■ Task objective:
From the first line to the last, output the data exactly as it stands, minus its pictures.

(Screenshot and code edit data)
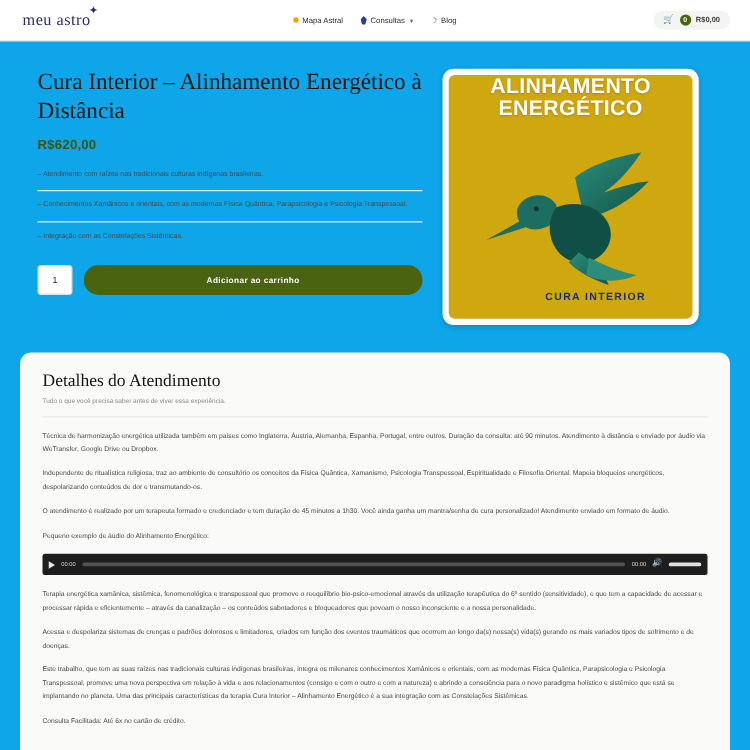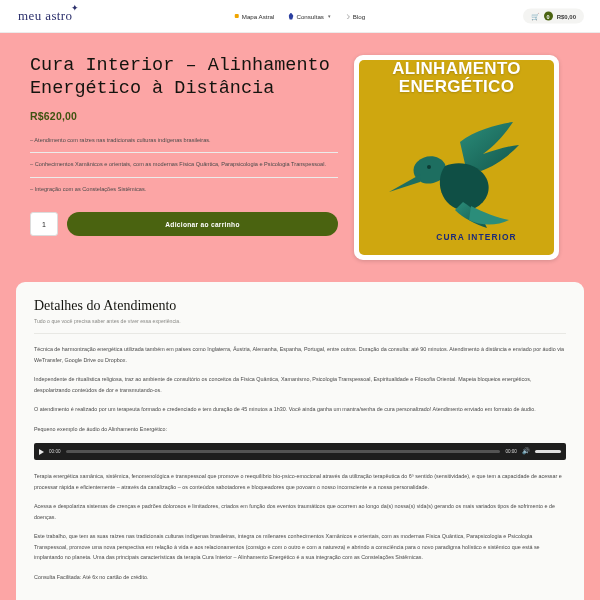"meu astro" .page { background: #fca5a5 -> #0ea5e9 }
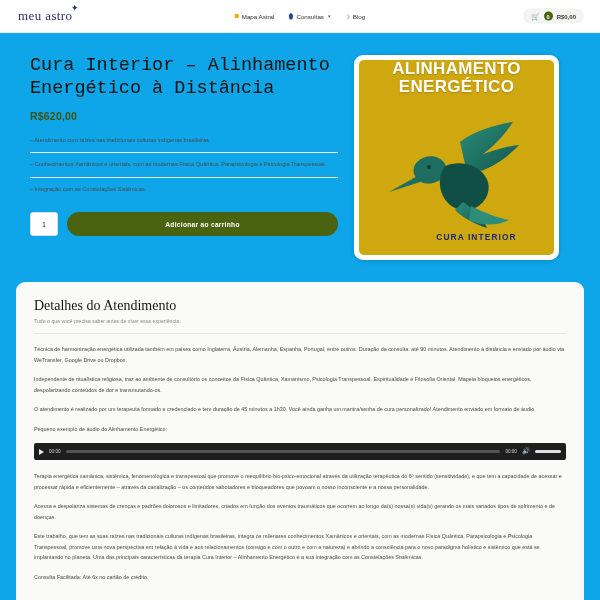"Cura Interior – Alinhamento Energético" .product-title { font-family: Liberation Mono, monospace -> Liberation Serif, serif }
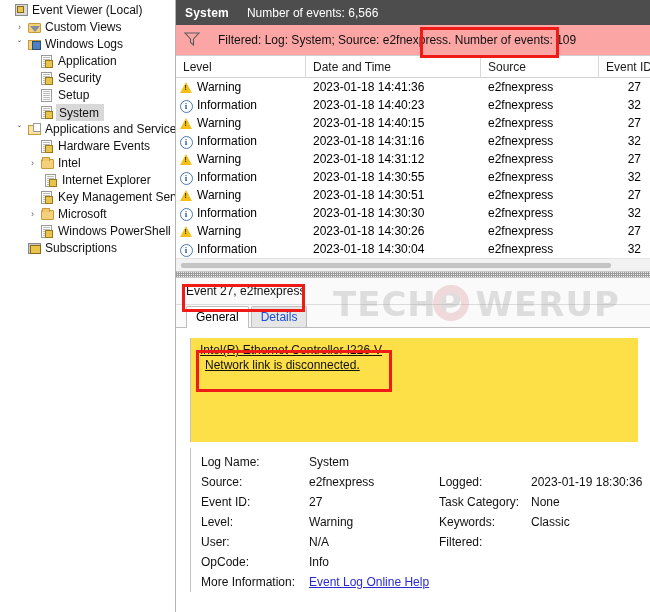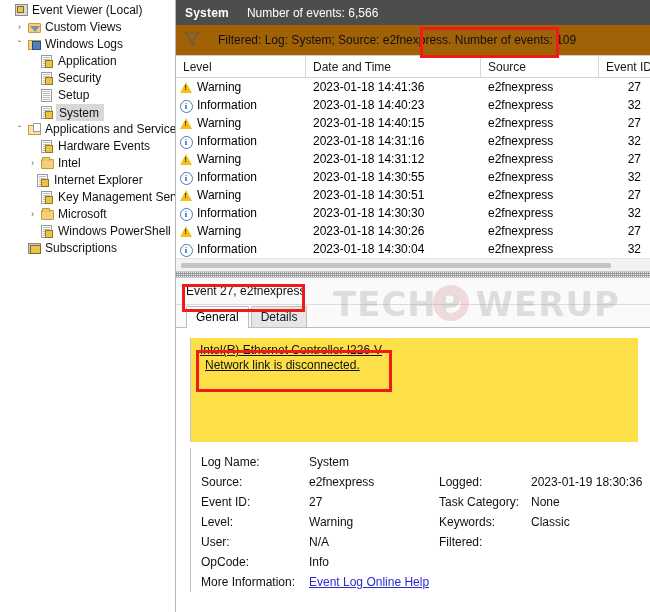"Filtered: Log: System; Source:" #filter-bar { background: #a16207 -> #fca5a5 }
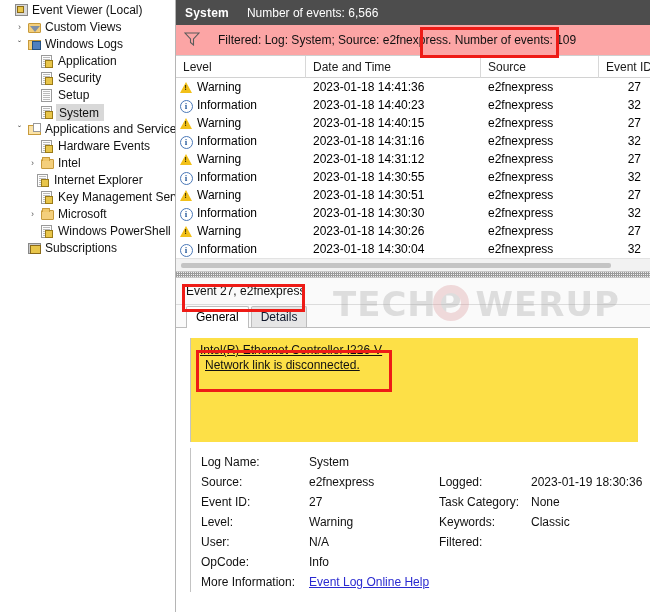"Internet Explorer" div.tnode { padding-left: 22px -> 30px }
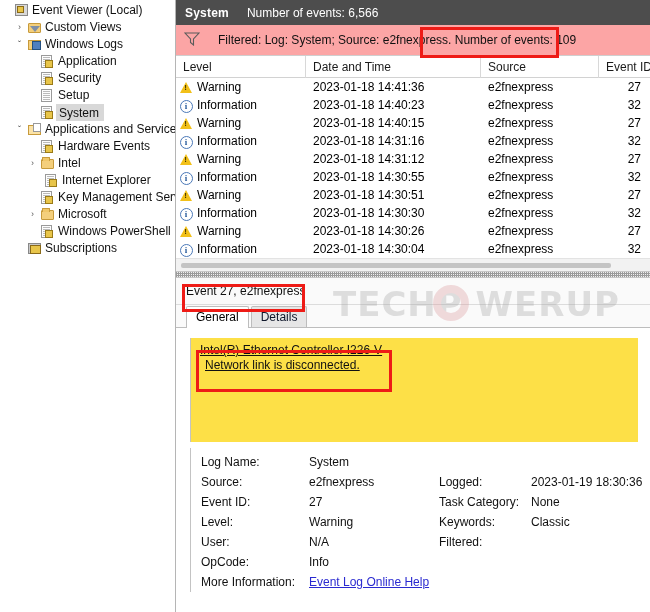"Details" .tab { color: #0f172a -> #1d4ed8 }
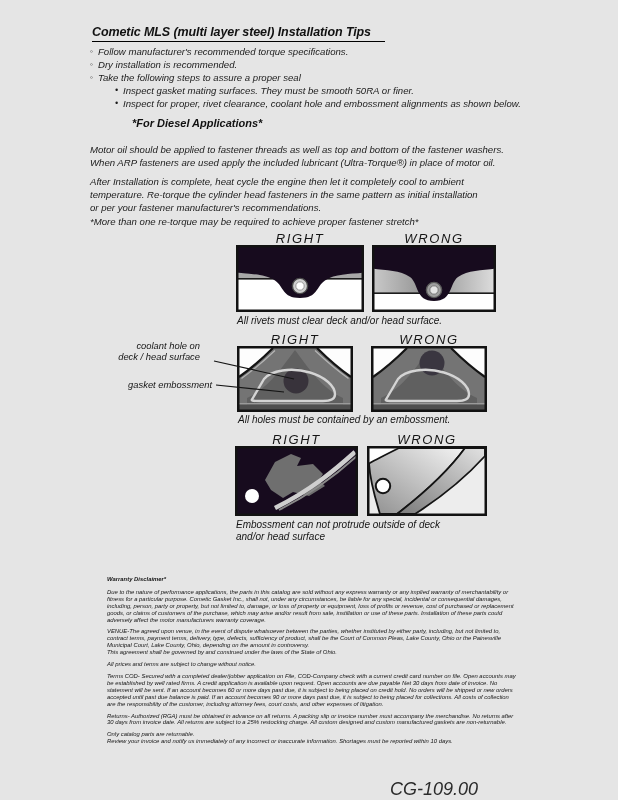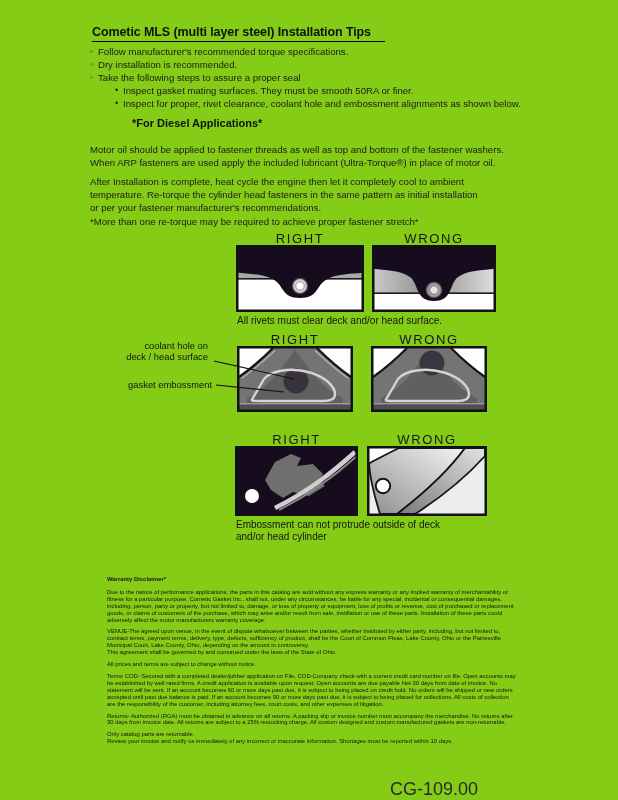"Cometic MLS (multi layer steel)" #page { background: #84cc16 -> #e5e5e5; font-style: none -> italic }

■ Exercise result:
"meu astro" .page { background: #fca5a5 -> #0ea5e9 }
"Cura Interior – Alinhamento Energético" .product-title { font-family: Liberation Mono, monospace -> Liberation Serif, serif }
"Filtered: Log: System; Source:" #filter-bar { background: #a16207 -> #fca5a5 }
"Internet Explorer" div.tnode { padding-left: 22px -> 30px }
"Details" .tab { color: #0f172a -> #1d4ed8 }
"Cometic MLS (multi layer steel)" #page { background: #84cc16 -> #e5e5e5; font-style: none -> italic }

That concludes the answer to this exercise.